Après plusieurs minutes, les jeunes femmes sont convoyées par les policiers jusqu'au commissariat central. Toujours dans le même souci de protéger leurs amis, le groupe suit de nouveau les véhicules. Une fois arrivé, Guichel BITSY est relâché. Le groupe a de nouveau tenté de faire comprendre aux policiers que la manière avec laquelle ces femmes ont été arrêtées ne correspond pas à une procédure policière et ne respecte pas les droits des personnes. Le groupe d'amis ajoute que toutes les filles dehors à cette heure-là ne sont pas "automatiquement" des prostituées (parmi les femmes arrêtées, se trouvent également des épouses).

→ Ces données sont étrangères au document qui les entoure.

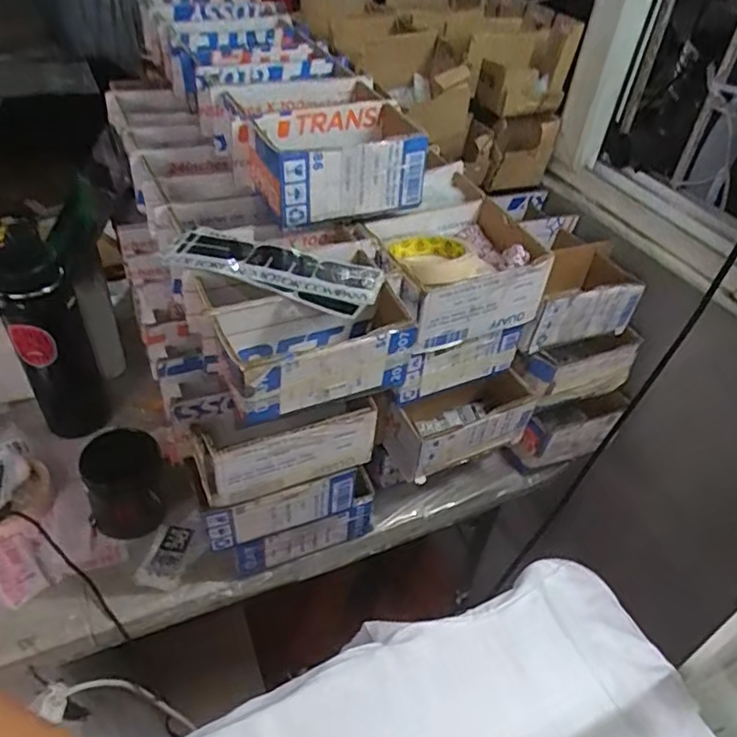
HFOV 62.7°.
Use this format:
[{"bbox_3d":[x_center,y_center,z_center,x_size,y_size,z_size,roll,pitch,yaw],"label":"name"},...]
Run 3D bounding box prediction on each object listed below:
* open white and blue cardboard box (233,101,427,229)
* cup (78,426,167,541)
[{"bbox_3d":[-0.027,-0.208,0.611,0.188,0.072,0.107,-15,47,-22],"label":"open white and blue cardboard box"},{"bbox_3d":[-0.273,0.130,0.678,0.086,0.101,0.076,-18,48,-25],"label":"cup"}]

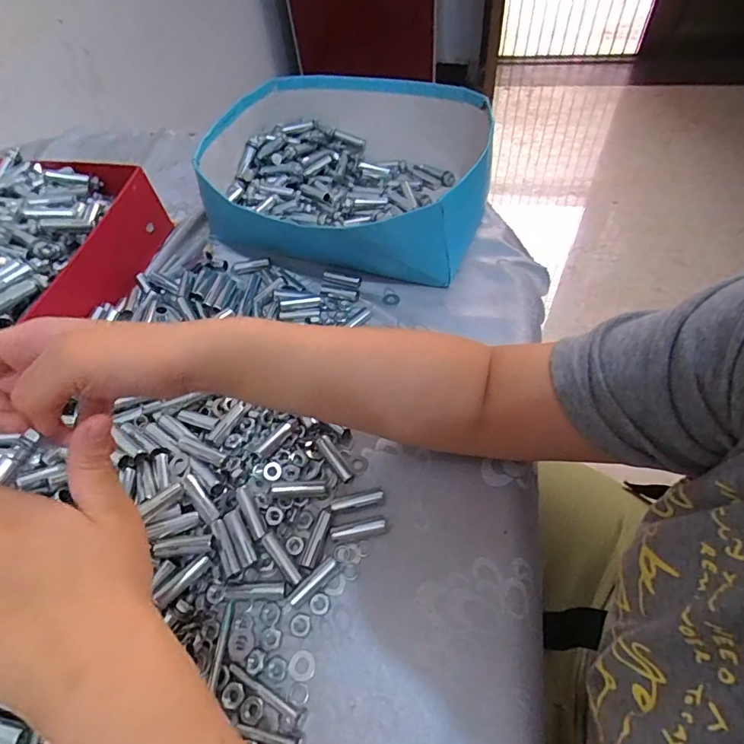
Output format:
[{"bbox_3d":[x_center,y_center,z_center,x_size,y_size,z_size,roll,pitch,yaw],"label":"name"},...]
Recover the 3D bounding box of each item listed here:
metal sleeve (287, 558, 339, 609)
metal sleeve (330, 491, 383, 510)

Après de nombreuses réclamations devant le commissariat central, un colonel, qui n'est pas de service, s'arrête pour discuter avec le groupe. Suite aux déclarations faites et au constat de la violence policière avérée au commissariat, le colonel promet de faire ce qui est en son pouvoir pour faire sortir l'amie détenue puis quitte les lieux. Le groupe reste près d'une demi-heure devant le commissariat pour attendre la libération de leur amie. Puis leur attention est attirée par des cris de femmes à l'intérieur du commissariat. Pour cette raison, quatre membres du groupe entrent dans le commissariat pour savoir où en est la procédure. Ensuite, un lieutenant en service leur demande violemment de quitter les lieux. M.. Prince BAOUA rappelle aux policiers que le code de la famille stipule que « tout être humain est sujet de droit » et qu'on leur doit le respect. C'est pour cela que le lieutenant ordonne alors à ses collaborateurs de frapper M. BAOUA et de l'arrêter. Les subalternes et particulièrement un sergent répondant au nom de M. DOUNIAMA le battent jusqu'à le défigurer et le faire saigner. Puis, il est enfermé dans une cellule.
Juste après cette arrestation et suite aux réclamations exprimées par le groupe, la jeune femme et elle seule est libérée.
Les revendications continuent après la libération de la jeune femme pour innocenter leur ami incarcéré. Une somme de 72 000 FCFA est demandée par le lieutenant qui accuse M. BAOUA de l'avoir outragé (ce qui n'est que pire mensonge et mauvaise mise en scène). Il reste incarcéré pendant 6 heures.
Le groupe reste à proximité du commissariat jusqu'à la libération de M. BAOUA. Vers 8h, un colonel, se disant « commissaire au commissariat de Loandjili », revient au commissariat central pour ordonner la libération de M. BAOUA. Ce même colonel était présent au moment où M. BAOUA a été maltraité et incarcéré. Ce dernier présente des contusions à sa sortie de cellule.
Aujourd'hui, la démarche du groupe d'amis concernés par ces événements est d'une part de réclamer justice, et de manière plus générale d'amorcer une prise de conscience par tous, afin de faire instaurer des procédures policières respectueuses des droits de l'Homme en République du Congo.
Il ne peut être toléré que des policiers agissant tel qu'il a été décrit, puissent déclarer, comme le sergent, M. DOUNIAMA "je suis la loi!".
Les policiers avaient reçu l'ordre d'arrêter les prostituées, pas de les brutaliser.
Ils ont embarqué sans distinction toutes les femmes noires accompagnées ou non, ce qui nous a été confirmé à diverses reprises l'opération ayant eu lieu dans toute la ville.
Ils n'ont tenu aucun compte des déclarations des gens présents et se sont même permis de frapper ceux qui avaient l'outrecuidance de leur faire remarquer la disproportion de leurs manières.